Sonderparteitag der SPD gefordert

Stuttgart. Der stellvertretende SPD-Vorsitzende in Baden-Wuerttemberg Schaefer hat mittlerweile einen Sonderparteitag der SPD im Juni gefordert. Nach der verheerenden Niederlage bei den Landtagswahlen muesse dabei weniger ueber Personen, als ueber Sachthemen gesprochen werden.


Tausende gingen bei Alcatel/SEL auf die Strasse

Stuttgart. Beim Elektronikkonzern Alcatel/SEL haben heute Tausende von Beschaeftigten an allen Standorten in Deutschland die Arbeit niedergelegt. Allein am Firmensitz Stuttgart gingen rund 3000 Menschen auf die Strasse. Die Belegschaft folgte dem Aufruf der IG Metall und der Deutschen Angestelltengewerkschaft zu einem bundesweiten Aktionstag gegen den geplanten Abbau von Arbeitsplaetzen. Nach Angaben der Gewerkschaften sollen noch in diesem Jahr weitere 4000, der insgesamt 17000 Arbeitsplaetze bei Alcatel/SEL gestrichen werden. Das Unternehmen selbst will Einzelheiten erst nach der Bilanzpressekonferenz des franzoesischen Mutterkonzerns am Freitag bekannt geben.

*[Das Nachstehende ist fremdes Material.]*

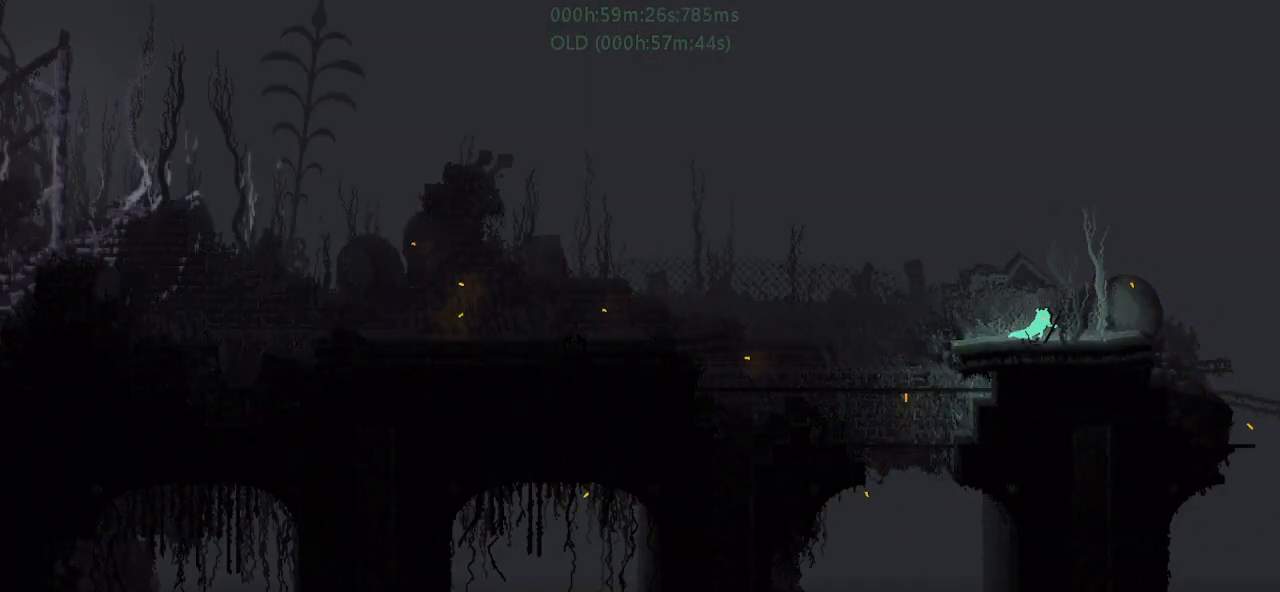
{"keys": ["left"], "events": [[300, "j", "down"], [300, "left", "down"], [300, "right", "up"], [450, "j", "up"]]}
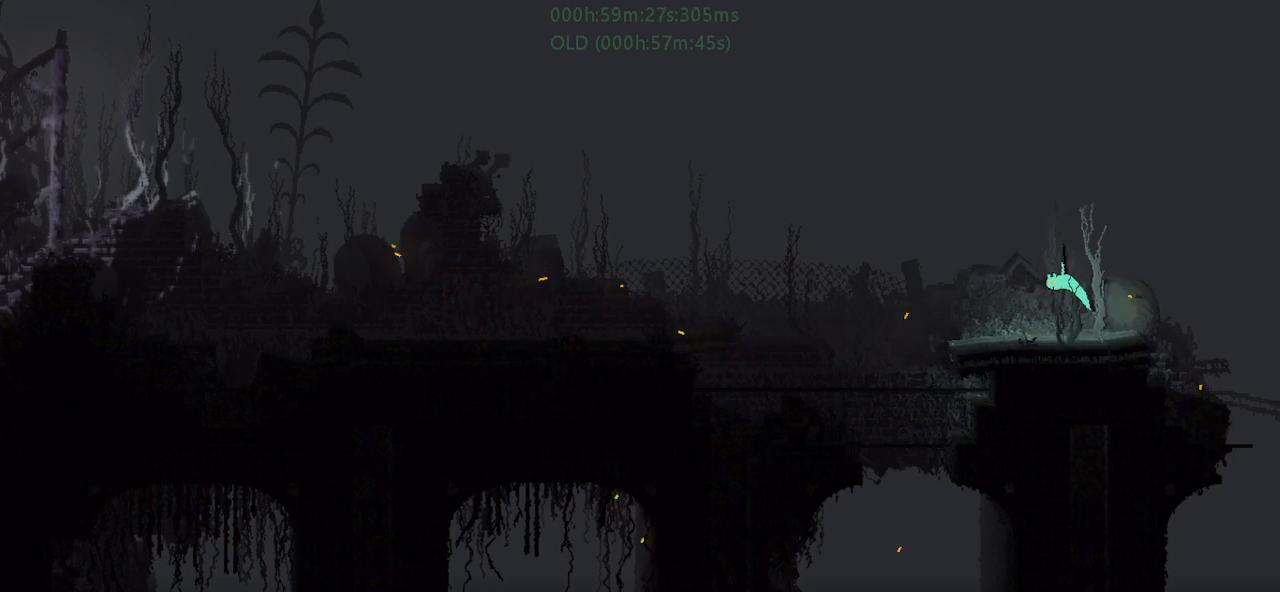
{"keys": ["r", "right"], "events": [[84, "left", "up"], [84, "r", "down"], [100, "right", "down"]]}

Strategie von Regierungskoalition zur Steuer- und Finanzpolitik erarbeitet

Bonn. In der ersten Koalitionsrunde nach den Landtagswahlen haben CDU, CSU und FDP ihre Strategie in der Steuer- und Finanzpolitik festgelegt. Danach sollen Gewerbekapital- und Vermoegenssteuer abgeschafft und soziale Leistungen abgebaut werden, um neue Arbeitsplaetze zu schaffen. Eine Erhoehung der Mehrwertsteuer ist nicht geplant. Ausserdem will die Koalition eine haertere Gangart gegenueber die SPD anlegen. Die neue Kraft der Koalition soll auch die SPD-Mehrheit im Bundesrat zu spueren bekommen, versicherten Spitzen von Union und FDP waehrend ihres vierstuendigen Strategiegipfels im Bonner Kanzleramt. Klare, unmissverstaendliche Positionen werde die Koalition beziehen, kuendigten die Generalsekretaere der Parteien an. Genauere Einzelheiten sollen aber erst nach der Osterpause behandelt werde. An der geplanten Verschaerfung des Auslaenderrechts will die Union und die FDP festhalten. Die Abschiebung gewalttaetiger Auslaender soll so schnell wie moeglich erleichtert werden.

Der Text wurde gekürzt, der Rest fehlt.